Sein Tonfall war scherzhaft und locker, doch Ye Yangcheng, der Wang Huihuis Persönlichkeit gut kannte, runzelte die Stirn. Er fragte jedoch nichts weiter und lachte nur: „Da du mir zusätzliche 170.000 eingebracht hast, gebe ich dir einen roten Umschlag über 50.000 zum chinesischen Neujahr, damit du mir später keine Gier vorwirfst …“

"Hä? Wirklich?" Bevor Ye Yangcheng seinen Satz beenden konnte, rief Wang Huihui am anderen Ende der Leitung überrascht aus, schlug dann mit der Faust auf das Telefon und sagte: "Alter Ye, du bist mein Retter!"

"...Was ist los?" Ye Yangcheng konnte seine aufkeimende Neugier schließlich nicht mehr unterdrücken und fragte: "Was ist passiert?"

„Ach so, da war also etwas im Gange. Aber jetzt hat sich alles geklärt“, sagte Wang Huihui zufrieden. „Und dann wäre da noch die zweite Sache: Meine Cousine arbeitet seit über einem Monat im Laden und hat ihn so gut wie im Griff. Ich muss ab morgen Urlaub nehmen, um nach Hause fahren zu können. Würden Sie das genehmigen?“

„Auf keinen Fall, Ma’am!“, rief Ye Yangcheng und verdrehte die Augen. „Das Jahr neigt sich dem Ende zu, und die Hauptsendezeit steht unmittelbar bevor. Wollen Sie jetzt etwa einen Streit anfangen und Leute abziehen?“

„Hehe, lass mich dir zuerst das Dritte erzählen!“, sagte Wang Huihui sichtlich aufgeregt zu Ye Yangcheng. „Ich heirate ihn am 24. des zwölften Mondmonats. Hmm, wirst du zur Hochzeit kommen?“

"..." Ye Yangchengs Kopf pochte leicht, und seine Augen verdrehten sich: "Ich kenne Ihren Mann nicht einmal, und außerdem, welches Recht habe ich, Ihrer Hochzeit beizuwohnen? Bitte, Sie sind eine Frau, und ich bin ein Mann!"

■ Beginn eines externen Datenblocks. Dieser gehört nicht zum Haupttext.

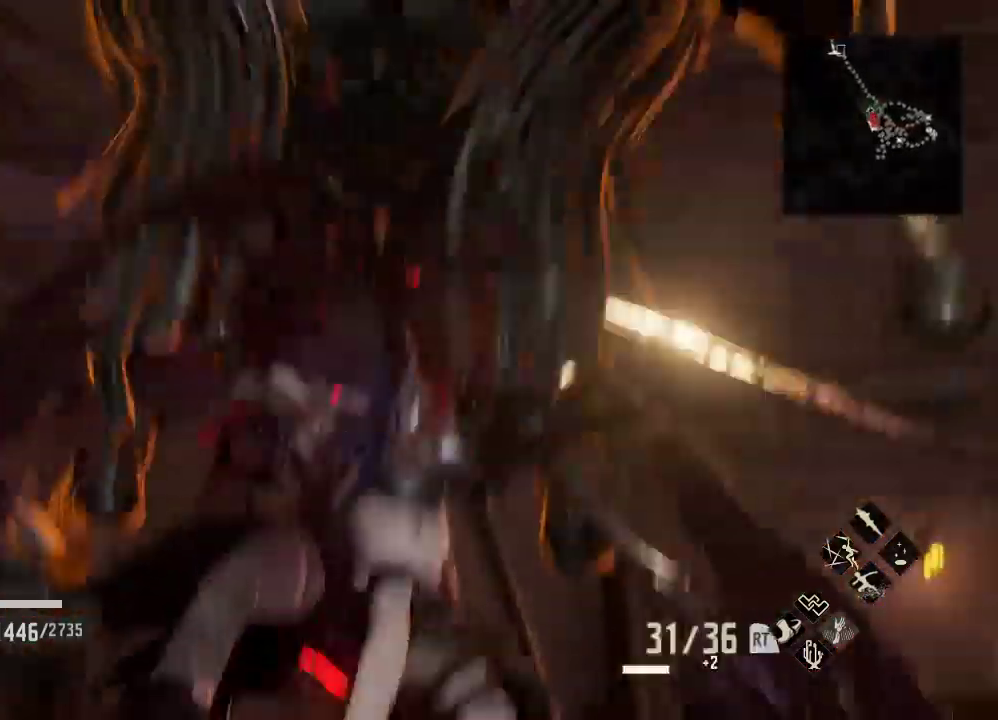
{"buttons": [], "left_stick": "center", "right_stick": "center", "events": [[33, "left_stick", "center"]]}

„Was soll’s? Wer sagt denn, dass die männlichen Freunde der Braut nicht zur Hochzeit kommen dürfen?“, sagte Wang Huihui. „Na ja, ich schicke dir später meine Bankverbindung aufs Handy. Du kannst mir das Geld dann überweisen. Ach ja, und ich lasse dir die Einladungen heute Nachmittag nach Hause liefern. Du kannst gar nicht nicht kommen!“

„…“ Wang Huihui schien sich sehr für den roten Umschlag mit den 50.000 Yuan zu interessieren. Andernfalls hätte sie ihn, ihrem Charakter entsprechend, nie wiederholt erwähnt. Tatsächlich konnte Ye Yangcheng vermuten, dass Wang Huihui errötete und nur so tat, als ob sie scherzte, als sie ihm das sagte!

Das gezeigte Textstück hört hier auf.